During Wednesday’s meeting, the San Diego Mayor’s office and San Diego Police Chief David Nisleit explained how the streetlight sensors help solve crimes.

In a press conference on Tuesday, San Diego City Attorney Mara Elliott said since the program began in 2018, it has helped solve nearly 250 crimes. Elliott also added that the streetlights do not have facial recognition, cannot read license plates and the data can only be accessed by the city.

However, some local groups are demanding a more transparent process and explanations on how the data is handled.

“The public doesn’t really have an idea what kind of data is being recorded and where the data goes, and who controls the data, and what the criteria is for us pulling the data and using it,” said Jean-Huy Tran, We the People, San Diego.

Concerns about how data is collected by the "Smart Streetlight" program and how it is used has been a concern for several months.

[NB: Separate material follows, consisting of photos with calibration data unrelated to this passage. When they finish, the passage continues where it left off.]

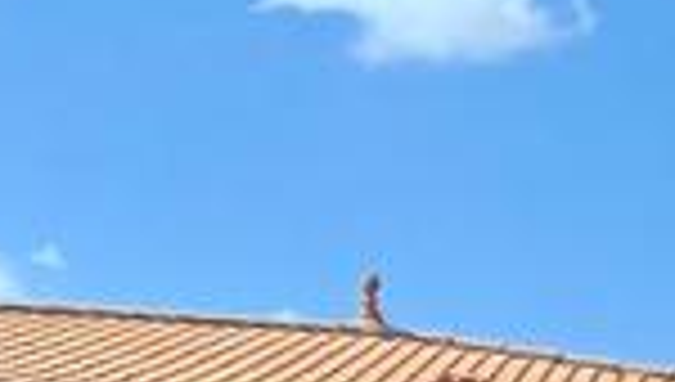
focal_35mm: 145
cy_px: 989
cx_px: -1120
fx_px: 2600
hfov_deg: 11.3
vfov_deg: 7.7
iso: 50
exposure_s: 1/1178
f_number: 1.8
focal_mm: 4.65
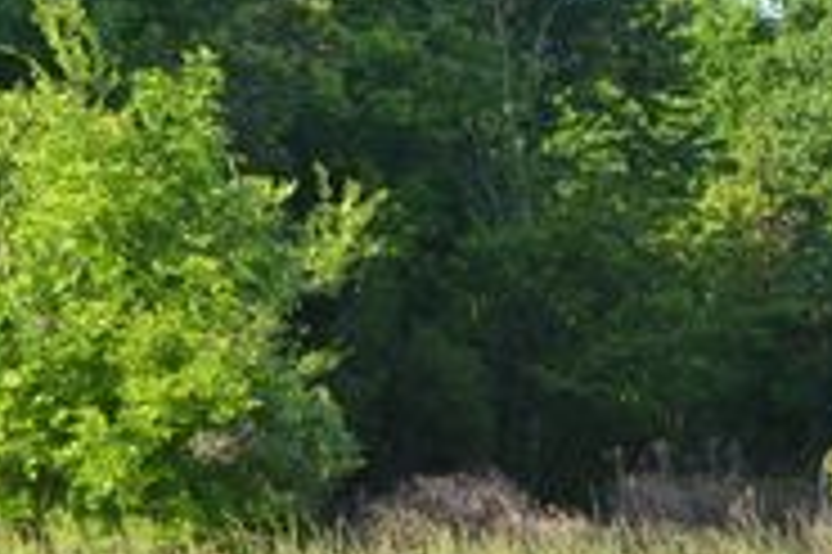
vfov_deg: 6.1
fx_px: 5157
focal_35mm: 223
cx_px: 9
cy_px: -2
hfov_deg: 9.2
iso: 100
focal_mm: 55
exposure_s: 1/200
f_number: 4.5
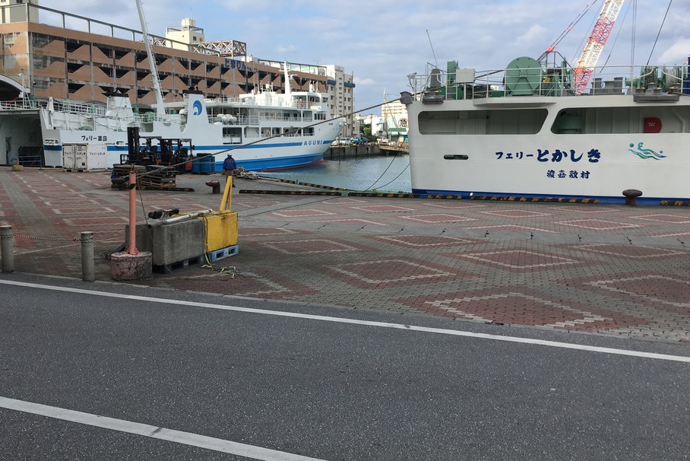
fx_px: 652
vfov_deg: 38.8
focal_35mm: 34
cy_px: 192
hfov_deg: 55.7
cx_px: 324
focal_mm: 4.15
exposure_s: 1/1115
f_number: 2.2
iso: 25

In December 2016, the City Council approved upgrading the city’s lighting infrastructure with smart streetlights, according to the City’s staff report on the policy on streetlight sensor data use. According to the staff report, the streetlight sensors "create a connected digital network that allows the City to better understand the urban environment and "help City staff provide better services to our residents and increase efficiencies for City operations."

The next meeting for the Public Safety and Livable Neighborhood committee is February 12.